Sucede, como es natural, que un día cualquiera decido hacer mi visita de rutina al oftalmólogo. El sujeto se sienta con elegancia detrás de su escritorio y empieza el cuestionario de rigor que en realidad le importa poco y al que desde su lecho de costumbre presta esquiva atención. Luego están los aparatos, las letras en todas formas, colores y tamaños, los lentes que hacen ver más borroso, menos borroso, menos borroso, y ahí perfecto, los párrafos que se reducen paulatinamente y un par de anotaciones en su recetario. Finalmente, el sujeto -de mirada también esquiva- extiende hacia mí la fórmula y me recuerda otra vez lo sensibles que son mis ojos a los cambios ambientales. Hace otra vez su mueca de disgusto cuando le digo que vivo feliz en México y cierra la puerta advirtiéndome seguir de manera estricta el tratamiento.

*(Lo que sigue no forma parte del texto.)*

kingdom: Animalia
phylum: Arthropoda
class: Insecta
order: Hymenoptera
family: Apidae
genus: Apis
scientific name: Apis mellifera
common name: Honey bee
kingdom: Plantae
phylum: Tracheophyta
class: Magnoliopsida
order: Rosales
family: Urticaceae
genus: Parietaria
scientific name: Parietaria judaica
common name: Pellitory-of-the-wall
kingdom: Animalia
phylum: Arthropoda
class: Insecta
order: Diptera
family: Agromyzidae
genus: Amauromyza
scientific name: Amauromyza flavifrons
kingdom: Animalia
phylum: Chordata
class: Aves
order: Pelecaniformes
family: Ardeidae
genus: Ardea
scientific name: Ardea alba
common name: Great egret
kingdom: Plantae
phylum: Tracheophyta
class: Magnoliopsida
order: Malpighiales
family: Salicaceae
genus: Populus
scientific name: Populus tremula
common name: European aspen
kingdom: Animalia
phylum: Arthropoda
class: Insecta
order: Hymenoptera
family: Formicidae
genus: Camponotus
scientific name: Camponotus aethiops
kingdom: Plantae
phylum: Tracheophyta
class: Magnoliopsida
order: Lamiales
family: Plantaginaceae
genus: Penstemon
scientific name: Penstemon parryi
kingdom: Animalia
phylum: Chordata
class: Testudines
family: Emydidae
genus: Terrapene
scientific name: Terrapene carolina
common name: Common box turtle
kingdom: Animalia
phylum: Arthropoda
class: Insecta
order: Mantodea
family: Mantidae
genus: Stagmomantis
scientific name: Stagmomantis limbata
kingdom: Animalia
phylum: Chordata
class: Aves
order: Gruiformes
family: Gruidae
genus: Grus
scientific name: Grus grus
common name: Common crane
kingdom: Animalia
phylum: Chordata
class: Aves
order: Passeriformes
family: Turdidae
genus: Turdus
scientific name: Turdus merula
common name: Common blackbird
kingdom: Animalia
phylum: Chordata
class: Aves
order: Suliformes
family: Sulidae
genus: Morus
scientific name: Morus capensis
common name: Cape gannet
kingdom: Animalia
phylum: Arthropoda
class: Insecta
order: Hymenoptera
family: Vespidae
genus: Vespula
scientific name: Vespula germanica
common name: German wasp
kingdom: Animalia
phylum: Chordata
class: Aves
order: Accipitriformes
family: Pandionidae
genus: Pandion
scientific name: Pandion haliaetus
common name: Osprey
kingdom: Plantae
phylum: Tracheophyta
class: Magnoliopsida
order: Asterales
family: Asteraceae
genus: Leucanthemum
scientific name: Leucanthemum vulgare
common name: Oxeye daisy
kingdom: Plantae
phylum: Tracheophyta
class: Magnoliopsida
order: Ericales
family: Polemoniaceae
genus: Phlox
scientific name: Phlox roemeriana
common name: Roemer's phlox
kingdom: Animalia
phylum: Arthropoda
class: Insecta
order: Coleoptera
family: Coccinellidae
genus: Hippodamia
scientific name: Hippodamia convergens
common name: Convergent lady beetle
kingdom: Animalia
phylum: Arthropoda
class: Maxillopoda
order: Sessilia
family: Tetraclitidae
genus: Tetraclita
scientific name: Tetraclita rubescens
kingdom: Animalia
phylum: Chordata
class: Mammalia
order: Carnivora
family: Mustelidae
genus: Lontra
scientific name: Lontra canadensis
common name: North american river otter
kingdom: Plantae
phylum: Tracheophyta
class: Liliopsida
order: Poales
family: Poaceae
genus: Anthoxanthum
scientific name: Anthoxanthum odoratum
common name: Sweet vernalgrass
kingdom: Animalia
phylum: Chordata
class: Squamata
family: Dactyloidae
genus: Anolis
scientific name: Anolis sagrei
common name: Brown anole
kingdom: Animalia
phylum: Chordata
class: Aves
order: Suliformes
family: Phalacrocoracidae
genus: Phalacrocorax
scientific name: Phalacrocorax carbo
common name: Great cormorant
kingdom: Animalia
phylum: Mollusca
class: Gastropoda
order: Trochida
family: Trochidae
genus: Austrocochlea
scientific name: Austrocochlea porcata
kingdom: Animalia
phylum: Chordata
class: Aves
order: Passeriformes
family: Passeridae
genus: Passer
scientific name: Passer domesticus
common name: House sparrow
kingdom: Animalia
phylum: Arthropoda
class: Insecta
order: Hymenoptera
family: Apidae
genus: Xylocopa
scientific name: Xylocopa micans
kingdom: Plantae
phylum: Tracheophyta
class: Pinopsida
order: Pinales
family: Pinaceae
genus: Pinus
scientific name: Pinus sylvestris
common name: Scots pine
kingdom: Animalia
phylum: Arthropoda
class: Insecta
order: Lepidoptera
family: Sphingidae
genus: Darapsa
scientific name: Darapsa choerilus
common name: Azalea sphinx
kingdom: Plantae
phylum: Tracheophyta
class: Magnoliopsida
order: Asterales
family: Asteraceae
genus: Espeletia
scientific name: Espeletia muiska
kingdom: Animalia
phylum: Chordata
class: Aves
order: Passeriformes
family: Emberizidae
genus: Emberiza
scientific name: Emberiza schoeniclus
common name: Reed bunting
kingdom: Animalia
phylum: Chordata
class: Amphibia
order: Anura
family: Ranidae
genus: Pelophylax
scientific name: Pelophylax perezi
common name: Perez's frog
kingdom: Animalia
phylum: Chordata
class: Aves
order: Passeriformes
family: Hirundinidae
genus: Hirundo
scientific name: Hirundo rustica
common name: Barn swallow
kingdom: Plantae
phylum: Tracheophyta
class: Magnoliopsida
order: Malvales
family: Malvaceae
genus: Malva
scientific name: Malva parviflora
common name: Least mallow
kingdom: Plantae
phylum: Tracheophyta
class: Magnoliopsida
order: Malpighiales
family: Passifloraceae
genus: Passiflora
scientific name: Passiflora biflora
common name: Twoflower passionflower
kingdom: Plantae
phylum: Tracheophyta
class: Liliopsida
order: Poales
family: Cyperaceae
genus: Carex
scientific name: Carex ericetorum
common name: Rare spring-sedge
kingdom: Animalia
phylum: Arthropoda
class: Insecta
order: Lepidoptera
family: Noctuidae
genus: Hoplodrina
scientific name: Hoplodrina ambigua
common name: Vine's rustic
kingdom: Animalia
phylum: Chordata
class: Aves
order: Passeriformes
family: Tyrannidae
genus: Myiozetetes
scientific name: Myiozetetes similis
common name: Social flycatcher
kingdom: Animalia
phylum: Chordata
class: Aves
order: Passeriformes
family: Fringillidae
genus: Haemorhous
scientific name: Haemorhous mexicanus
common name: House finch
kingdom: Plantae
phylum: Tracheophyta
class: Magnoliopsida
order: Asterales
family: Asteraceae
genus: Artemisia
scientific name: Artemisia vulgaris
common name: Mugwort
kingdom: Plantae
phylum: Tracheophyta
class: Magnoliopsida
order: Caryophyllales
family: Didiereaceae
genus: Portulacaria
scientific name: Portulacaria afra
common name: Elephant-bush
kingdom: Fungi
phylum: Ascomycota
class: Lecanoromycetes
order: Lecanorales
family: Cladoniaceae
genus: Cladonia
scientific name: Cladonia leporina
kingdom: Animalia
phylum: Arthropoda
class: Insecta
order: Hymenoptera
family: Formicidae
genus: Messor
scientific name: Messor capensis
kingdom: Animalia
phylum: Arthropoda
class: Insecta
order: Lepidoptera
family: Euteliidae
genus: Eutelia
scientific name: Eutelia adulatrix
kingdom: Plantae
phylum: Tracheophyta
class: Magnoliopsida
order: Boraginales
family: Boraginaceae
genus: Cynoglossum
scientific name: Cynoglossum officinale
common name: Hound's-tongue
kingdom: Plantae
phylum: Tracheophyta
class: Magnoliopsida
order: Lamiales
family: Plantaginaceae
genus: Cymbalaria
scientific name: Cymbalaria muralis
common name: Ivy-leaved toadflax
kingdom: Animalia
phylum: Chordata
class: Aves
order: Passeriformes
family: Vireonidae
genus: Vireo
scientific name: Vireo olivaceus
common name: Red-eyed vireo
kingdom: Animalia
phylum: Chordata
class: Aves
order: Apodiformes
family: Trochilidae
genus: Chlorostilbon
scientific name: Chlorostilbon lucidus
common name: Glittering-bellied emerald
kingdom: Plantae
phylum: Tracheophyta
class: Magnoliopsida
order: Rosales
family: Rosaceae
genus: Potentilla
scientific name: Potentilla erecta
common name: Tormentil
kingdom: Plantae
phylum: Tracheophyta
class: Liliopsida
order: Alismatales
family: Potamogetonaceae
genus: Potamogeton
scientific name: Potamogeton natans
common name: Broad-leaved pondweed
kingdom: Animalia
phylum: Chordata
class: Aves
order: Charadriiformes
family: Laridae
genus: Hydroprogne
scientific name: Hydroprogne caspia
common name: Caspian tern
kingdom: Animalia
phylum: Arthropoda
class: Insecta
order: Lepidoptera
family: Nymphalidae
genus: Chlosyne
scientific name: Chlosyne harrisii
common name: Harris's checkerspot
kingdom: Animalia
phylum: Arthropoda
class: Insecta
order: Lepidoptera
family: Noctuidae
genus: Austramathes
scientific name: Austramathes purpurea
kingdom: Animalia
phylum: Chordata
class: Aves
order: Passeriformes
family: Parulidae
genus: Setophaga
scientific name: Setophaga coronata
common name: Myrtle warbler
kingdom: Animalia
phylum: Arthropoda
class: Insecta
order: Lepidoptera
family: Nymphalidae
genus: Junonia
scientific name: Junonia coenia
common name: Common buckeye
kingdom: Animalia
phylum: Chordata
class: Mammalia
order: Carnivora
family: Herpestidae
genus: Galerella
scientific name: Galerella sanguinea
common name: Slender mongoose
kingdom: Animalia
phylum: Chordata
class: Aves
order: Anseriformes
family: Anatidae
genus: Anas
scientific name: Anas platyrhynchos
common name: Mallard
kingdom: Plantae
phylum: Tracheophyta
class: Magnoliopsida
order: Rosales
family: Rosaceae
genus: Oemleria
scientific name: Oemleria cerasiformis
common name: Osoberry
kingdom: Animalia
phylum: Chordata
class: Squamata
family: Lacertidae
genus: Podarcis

Mi formulita pequeña y débil dice que debo utilizar 2 tipos de gotas durante los próximos 4 meses. Y yo obediente las compro y a la mañana siguiente empiezo el tratamiento. Las primeras mantienen húmedos mis ojos, las segundas no sé exactamente que tipo de infección por ambiente tratan, pero a los pocos días sé claramente lo que provocan.
Me molesta la luz, ponen sensibles mis ojos y ya no soporto la lámpara que acompaña mis lecturas cada noche. Mi cabeza no tolera los rayos del sol, las bombillas, la computadora. Cuando uso las gotas mis ojos se sienten mejor, ya no arden, ya no están irritados o rojos. Pero desarrollo algo parecido a una desesperante fotosensibilidad. Luego llega el dolor de cabeza que se instala en mi vida como si fuera mi mejor amigo y noche a noche me aísla más temprano hacia en interior de mis cobijas. Un par de días después no lo aguanto más y decido comprar algo para el dolor. Al cabo de una semana lo comprendo todo y decido escribir mis propias indicaciones médicas que desde entonces sigo religiosamente:
Gotas para infecciones por ambiente en mis ojos a las 8am, aspirinas a la 1pm, lámpara a una distancia de 3 metros del libro a diario y aspirina otra vez a las 12 de la noche.
Conclusión: ¡He ido al oftalmólogo para medicarme aspirinas!